__Your objective__.
Repeat the records exactly as given. Do not include the pictures.

__Dataset content__.

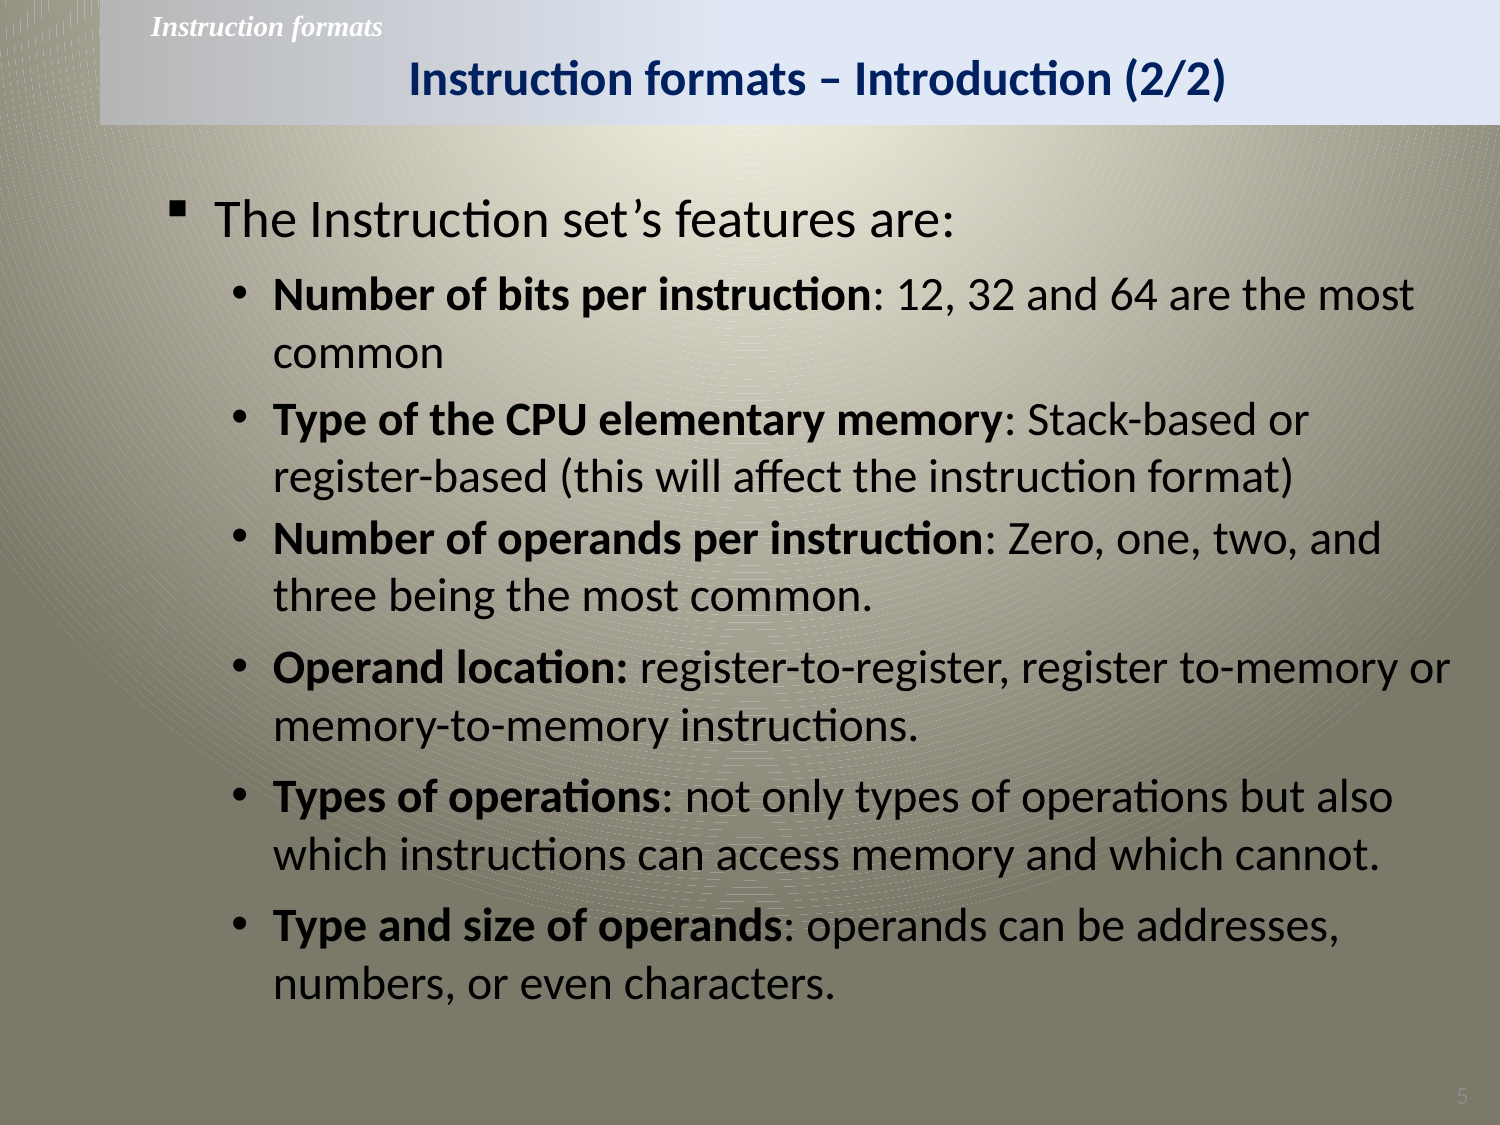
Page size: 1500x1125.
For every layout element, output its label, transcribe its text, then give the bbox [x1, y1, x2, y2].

list Instruction formats [135, 0, 625, 50]
title Instruction formats – Introduction (2/2) [135, 37, 1500, 113]
list The Instruction set’s features are: Number of bits per instruction: 12, 32 and 64 are the most common Type of the CPU elementary memory: Stack-based or register-based (this will affect the instruction format) Number of operands per instruction: Zero, one, two, and three being the most common. Operand location: register-to-register, register to-memory or memory-to-memory instructions. Types of operations: not only types of operations but also which instructions can access memory and which cannot. Type and size of operands: operands can be addresses, numbers, or even characters. [150, 174, 1488, 1025]
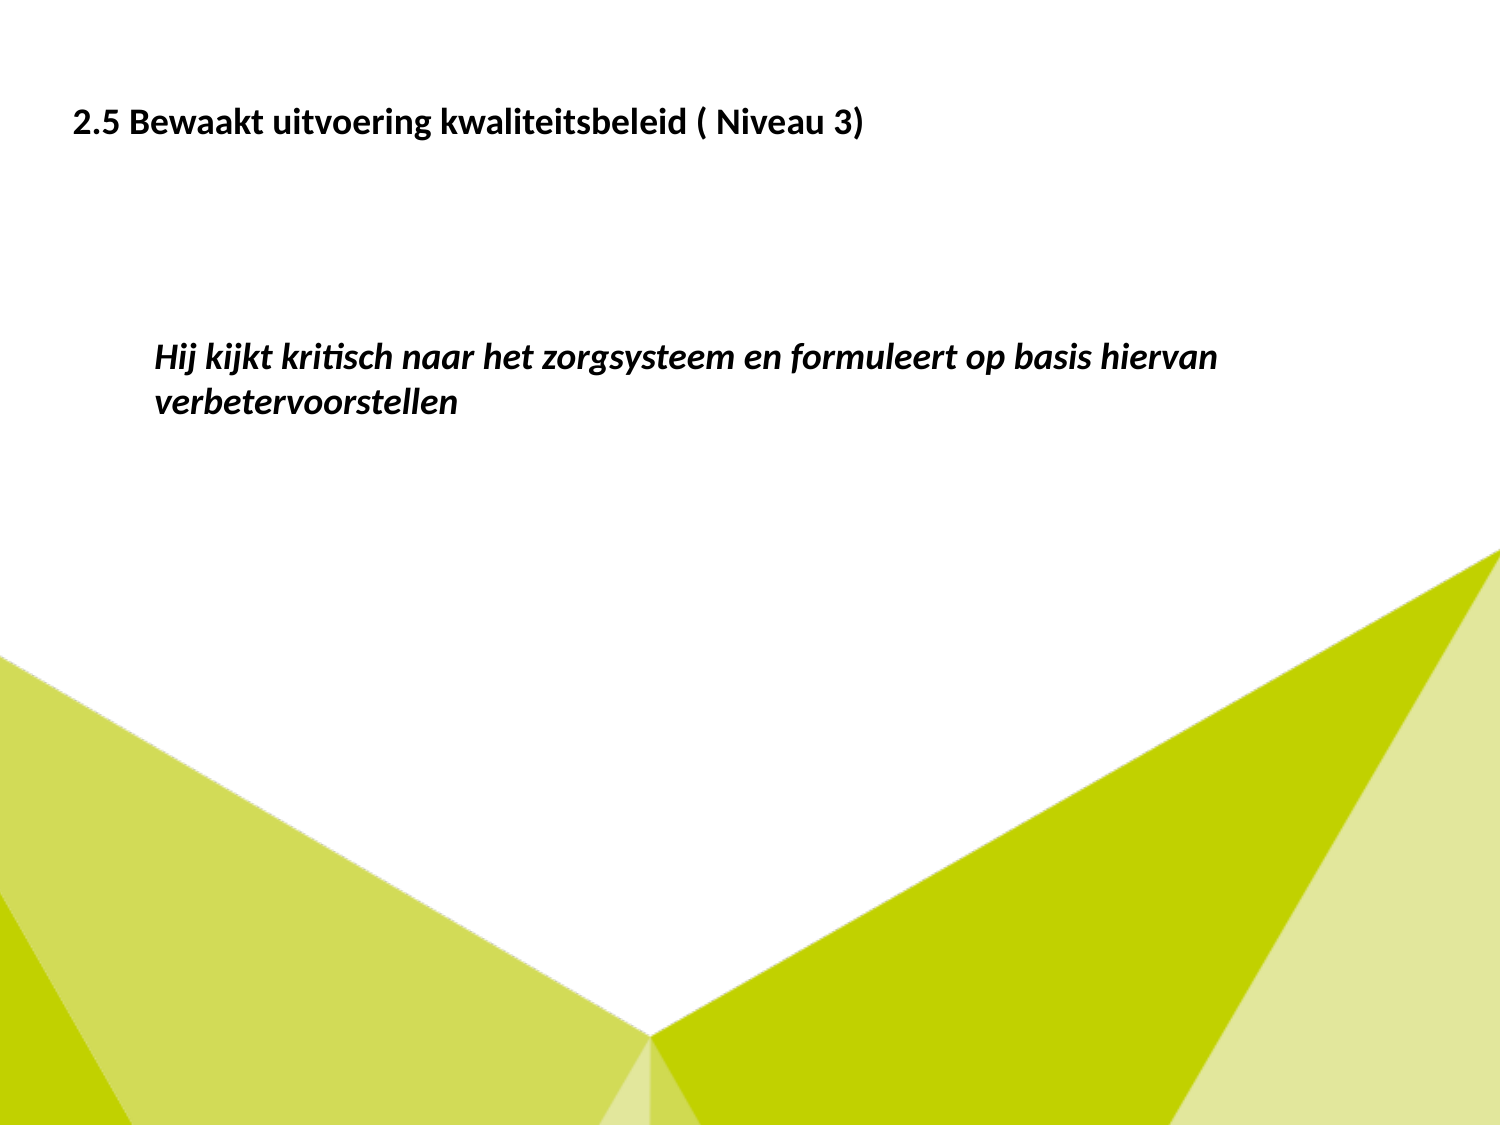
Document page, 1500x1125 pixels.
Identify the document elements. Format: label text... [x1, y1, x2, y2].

text_box Hij kijkt kritisch naar het zorgsysteem en formuleert op basis hiervan verbetervoorstellen [139, 324, 1309, 474]
text_box 2.5 Bewaakt uitvoering kwaliteitsbeleid ( Niveau 3) [57, 89, 1391, 150]
picture [0, 475, 1500, 1125]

__Final answer__.
Page size: 1500x1125.
For every layout element, output its label, transcribe its text, then give the bbox [x1, y1, x2, y2].

list Instruction formats [135, 0, 625, 50]
title Instruction formats – Introduction (2/2) [135, 37, 1500, 113]
list The Instruction set’s features are: Number of bits per instruction: 12, 32 and 64 are the most common Type of the CPU elementary memory: Stack-based or register-based (this will affect the instruction format) Number of operands per instruction: Zero, one, two, and three being the most common. Operand location: register-to-register, register to-memory or memory-to-memory instructions. Types of operations: not only types of operations but also which instructions can access memory and which cannot. Type and size of operands: operands can be addresses, numbers, or even characters. [150, 174, 1488, 1025]
Document page, 1500x1125 pixels.
Identify the document elements. Format: label text... [x1, y1, x2, y2].

text_box Hij kijkt kritisch naar het zorgsysteem en formuleert op basis hiervan verbetervoorstellen [139, 324, 1309, 474]
text_box 2.5 Bewaakt uitvoering kwaliteitsbeleid ( Niveau 3) [57, 89, 1391, 150]
picture [0, 475, 1500, 1125]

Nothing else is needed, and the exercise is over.